The Dodd-Frank Wall Street Reform and Consumer Protection Act did not materially change the National Bank Act preemption standards, according to Iowa federal judge James E. Gritzner. In U.S. Bank National Association v. Schipper, the bank filed a declaratory judgment action against the Superintendent of the Iowa Division of Banking and other state officials in connection with their enforcement of the Iowa Electronic Transfer of Funds Act (“EFTA”). The issue centered around U.S. Bank’s provision of ATM services to certain Iowa state-chartered banks. U.S. Bank data processing centers handled Iowa state chartered bank “On-Us” transactions without Iowa regulatory interference. (“On Us” transactions are those where the bank’s customer is using his own bank’s ATM to withdraw funds.) However, U.S. Bank was not permitted to handle “Not-Us” transactions (customers using an ATM his bank does not own) because it had not registered as a central routing unit (“CRU”) with the State of Iowa.

Under Iowa law, an entity that seeks to operate a CRU must disclose certain information to the EFTA administrator, receive written approval from the administrator and include public representation on any board setting policy for the CRU. U.S. Bank had provided Farmers State Bank with EFTA services for On-Us transactions since 2006. However, because U.S. Bank was not an approved CRU, it could not process Not-Us transactions. Instead, U.S. Bank had to enlist the only state-approved CRU – SHAZAM – to process the transactions and pay it a fee.

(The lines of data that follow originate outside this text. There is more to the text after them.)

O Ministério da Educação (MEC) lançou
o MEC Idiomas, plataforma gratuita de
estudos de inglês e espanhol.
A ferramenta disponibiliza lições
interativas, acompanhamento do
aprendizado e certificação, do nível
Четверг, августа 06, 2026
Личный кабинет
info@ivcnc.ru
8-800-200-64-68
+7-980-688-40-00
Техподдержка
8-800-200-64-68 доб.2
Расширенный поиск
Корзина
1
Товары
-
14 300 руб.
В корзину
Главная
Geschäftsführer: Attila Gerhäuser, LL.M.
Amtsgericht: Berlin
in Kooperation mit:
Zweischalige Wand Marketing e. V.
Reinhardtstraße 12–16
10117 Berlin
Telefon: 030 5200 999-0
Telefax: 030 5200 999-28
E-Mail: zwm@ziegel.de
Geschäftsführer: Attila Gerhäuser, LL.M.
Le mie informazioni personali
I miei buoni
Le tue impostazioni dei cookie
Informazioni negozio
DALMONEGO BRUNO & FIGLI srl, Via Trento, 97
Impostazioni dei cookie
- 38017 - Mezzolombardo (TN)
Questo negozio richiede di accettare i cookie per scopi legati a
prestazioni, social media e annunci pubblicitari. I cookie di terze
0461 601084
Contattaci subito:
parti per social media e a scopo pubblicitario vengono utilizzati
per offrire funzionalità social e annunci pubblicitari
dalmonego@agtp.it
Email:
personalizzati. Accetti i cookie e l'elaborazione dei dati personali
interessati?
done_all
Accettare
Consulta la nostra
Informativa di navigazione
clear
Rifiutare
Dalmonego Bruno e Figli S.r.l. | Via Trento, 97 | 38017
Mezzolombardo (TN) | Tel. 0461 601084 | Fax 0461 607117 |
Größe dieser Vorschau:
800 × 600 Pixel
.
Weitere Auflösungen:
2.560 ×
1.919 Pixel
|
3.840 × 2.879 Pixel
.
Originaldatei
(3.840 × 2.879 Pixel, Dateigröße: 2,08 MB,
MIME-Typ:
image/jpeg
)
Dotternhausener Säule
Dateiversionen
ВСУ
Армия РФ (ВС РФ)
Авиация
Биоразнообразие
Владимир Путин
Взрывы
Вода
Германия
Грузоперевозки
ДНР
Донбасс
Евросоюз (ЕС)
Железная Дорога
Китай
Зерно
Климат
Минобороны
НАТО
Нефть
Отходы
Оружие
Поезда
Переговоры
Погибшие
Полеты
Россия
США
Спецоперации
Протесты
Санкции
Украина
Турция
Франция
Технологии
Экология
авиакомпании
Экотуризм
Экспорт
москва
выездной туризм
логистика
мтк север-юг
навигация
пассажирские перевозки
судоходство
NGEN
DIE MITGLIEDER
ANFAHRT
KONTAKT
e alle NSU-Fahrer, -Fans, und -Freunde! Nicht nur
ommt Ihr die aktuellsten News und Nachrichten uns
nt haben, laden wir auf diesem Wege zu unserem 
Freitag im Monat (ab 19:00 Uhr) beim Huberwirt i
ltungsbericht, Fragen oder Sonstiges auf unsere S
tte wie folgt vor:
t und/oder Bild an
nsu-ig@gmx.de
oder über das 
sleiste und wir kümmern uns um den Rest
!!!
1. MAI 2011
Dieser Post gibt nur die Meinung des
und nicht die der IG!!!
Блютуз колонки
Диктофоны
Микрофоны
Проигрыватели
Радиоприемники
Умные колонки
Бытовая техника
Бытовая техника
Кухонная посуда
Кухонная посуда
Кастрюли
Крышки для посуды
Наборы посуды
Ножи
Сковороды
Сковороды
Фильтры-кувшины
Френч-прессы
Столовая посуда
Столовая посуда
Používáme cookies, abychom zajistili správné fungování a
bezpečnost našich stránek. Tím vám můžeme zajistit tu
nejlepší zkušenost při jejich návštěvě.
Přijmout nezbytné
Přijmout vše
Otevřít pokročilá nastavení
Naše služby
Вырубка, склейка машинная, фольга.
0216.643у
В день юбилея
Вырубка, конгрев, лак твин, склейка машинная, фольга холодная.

In 2007, U.S. Bank sought clarification from the Iowa Superintendent of Banking about whether state-chartered banks, like Farmers State Bank, had to comply with the provisions of the EFTA when the entity providing services to it was a national bank. The administrator conceded that it had no power to regulate U.S. Bank directly, but contended it could require state-chartered banks to comply with the Iowa EFTA law. U.S. Bank made all the traditional National Bank Act (“NBA”) preemption arguments to the Court. It asserted that conflict preemption barred enforcement of the Iowa statute because the state law prevented or significantly interfered with the exercise of a National Bank power.

All the parties agreed that U.S. Bank’s provision of EFTA services fell within the scope of activities permissible for a National Bank. However, the State disputed whether the general OCC regulations authorizing U.S. Bank to engage in EFTA activities where sufficient to preempt the Iowa law because “nothing in the OCC regulations . . . addresses the method national banks must use in performing EFT services for customers.” Relying on the OCC’s broad preemption rules, the Court found that the NBA authorized national banks to “exercise ... all ... incidental powers ... necessary to carry on the business of banking.” Pursuant to OCC regulation, this included the development, operation, management and marketing of products and processing services for transactions conducting electronic terminal devices. 12 C.F.R. § 7.5007(d). The Court noted the Controller’s interpretation in the National Bank Act is entitled to great weight. In a footnote, it specifically said that Dodd-Frank did not materially change the standard of preemption the Court should apply.

Even though the Iowa EFTA did not expressly prohibit U.S. Bank’s ability to provide CRU services, the regulation prevented or significantly impaired its ability to exercise its federally-granted power, whether or not the regulation was enforced directly against U.S. Bank. In order for U.S. Bank to become an approved CRU, it had to appoint at least four members of board that sets policy to represent the interest of consumers and agricultural business. This was found to be in direct conflict with the NBA, which permitted shareholders to elect directors and required each director to work in the bank’s interest and not in anyone else’s. The Court said U.S. Bank did not have to comply with the Iowa law because it stands as an obstacle to the bank’s ability to provide CRU services, and because the certification provisions of the Iowa EFTA are in direct conflict with federal law. Accordingly, the Court found the Iowa statute to be preempted and issued a permanent injunction against its enforcement against U.S. Bank or any entity to which U.S. Bank provides correspondent data processing or electronic services.

This case appears to be one of the first to address the application of the OCC preemption rules and standards post the applicability of Dodd-Frank. It is significant because it supports the OCC’s recent rule that its Preemption Rules remain valid post-Dodd-Frank. The Department of Treasury and consumer advocates had vigorously disputed OCC’s interpretation. The case also sets the tone for future courts due to its thoughtful analysis.